§ **QUOTED PASSAGE**

Posted: February 22, 2019

NorthBay Healthcare Genetics Counselor Karen Vikstrom is cheering on a recent decision by the American Society of Breast Surgeons (ASBrS), which is calling for an increased use of genetic testing for those diagnosed with breast cancer and their relatives who might be at risk.

"Genetic testing is helpful in creating a personalized treatment plan for women with breast cancer,” noted Karen. “Typically, it is offered to people who meet testing criteria, but the trend is to start offering it to all patients, and ASBrS is the first to come out and recommend this.”

The new recommendations follow a study that found a similar rate of genetic mutations in breast cancer patients who did not qualify for testing under previous criteria and those who did.

The study’s co-author, Dr. Peter Beitsch, said the society has "embraced" his research "and is rewriting their genetic testing statement to alert their members that genetic testing should be made available to all their breast cancer patients."

§ **INPUT DATA**

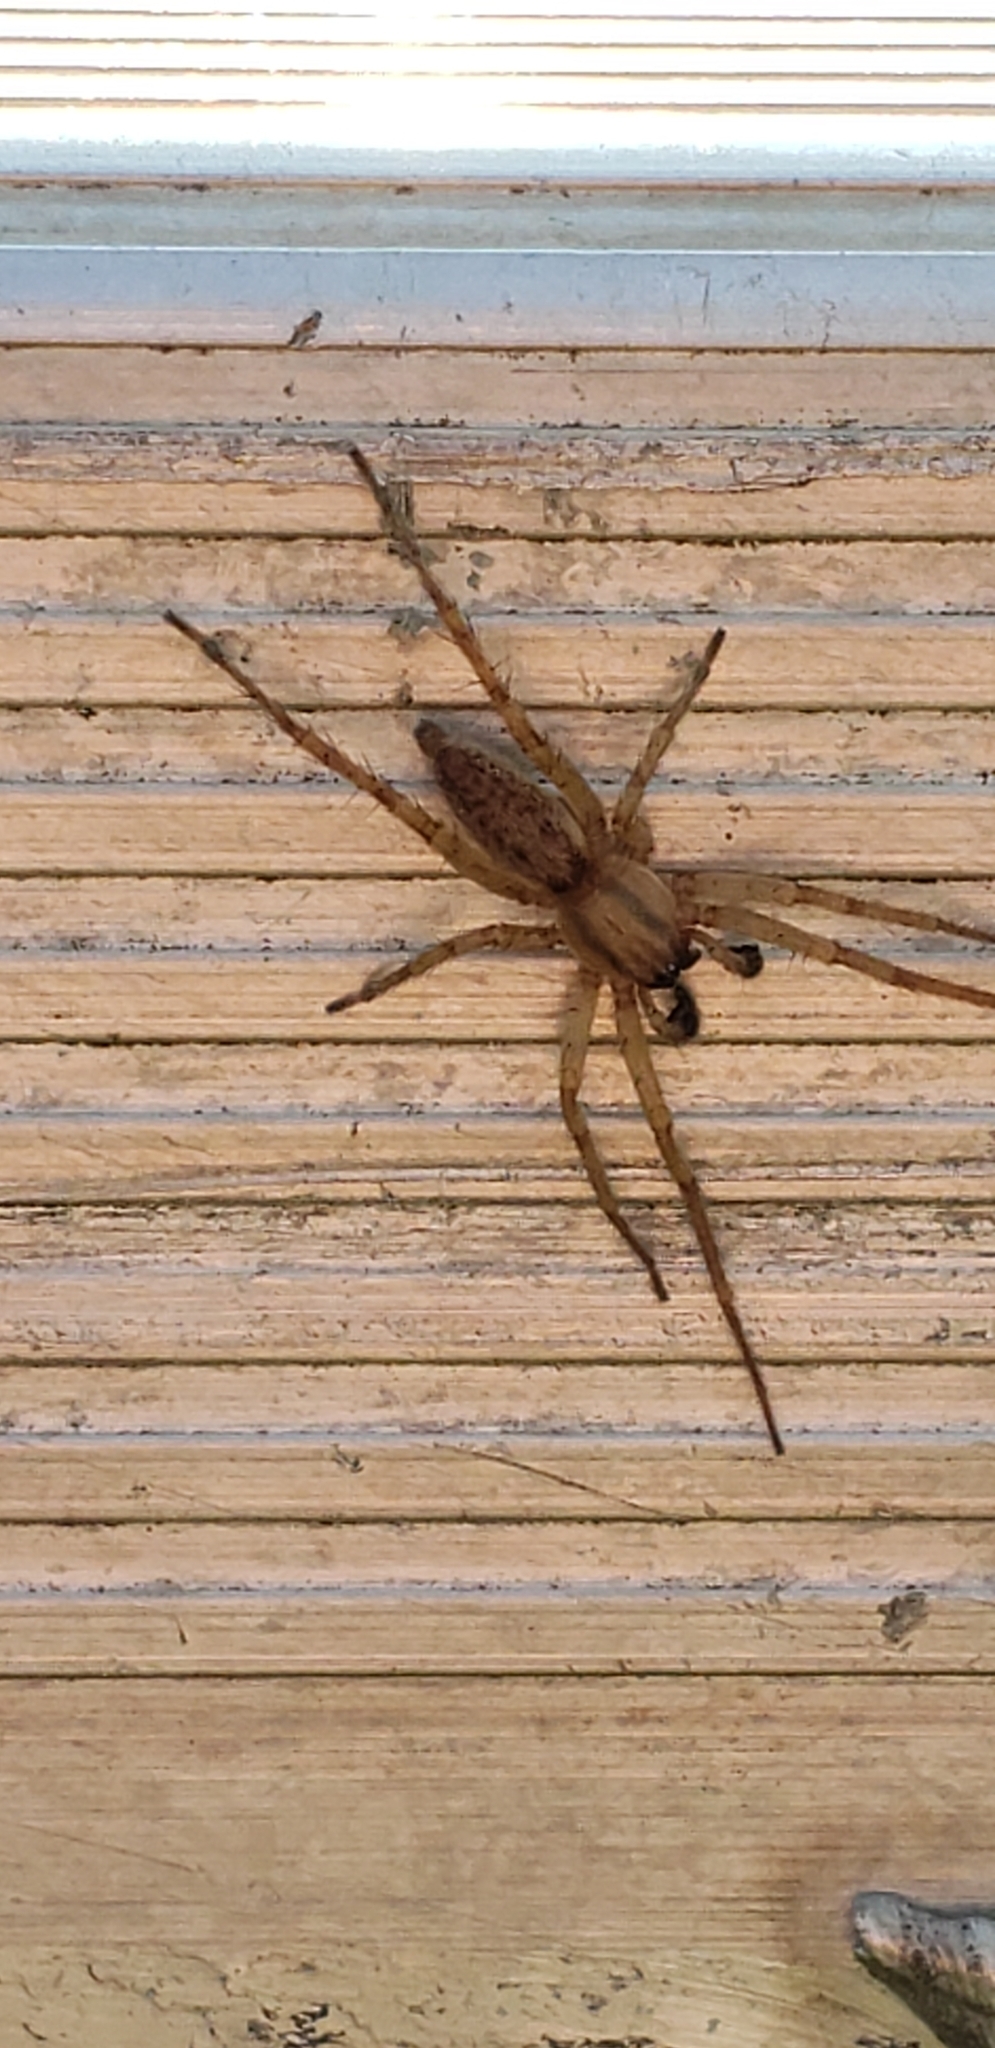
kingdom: Animalia
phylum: Arthropoda
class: Arachnida
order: Araneae
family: Anyphaenidae
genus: Hibana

§ **EXERCISES TO COMPLETE**
1. Answer these from the genetic testing article:
(a) What is Karen Vikstrom's job title?
(b) What did the study find about genetic mutation rates?
(c) Who co-authored the study?
2. Reproduce the genetic testing article's text between "NorthBay Healthcare Genetics" and "be at risk.", inclusive.

§ **SOLUTIONS**
1.
(a) Genetics Counselor at NorthBay Healthcare.
(b) Breast cancer patients who did not qualify for testing under previous criteria had a similar rate of genetic mutations to those who did qualify.
(c) Dr. Peter Beitsch.

2.
NorthBay Healthcare Genetics Counselor Karen Vikstrom is cheering on a recent decision by the American Society of Breast Surgeons (ASBrS), which is calling for an increased use of genetic testing for those diagnosed with breast cancer and their relatives who might be at risk.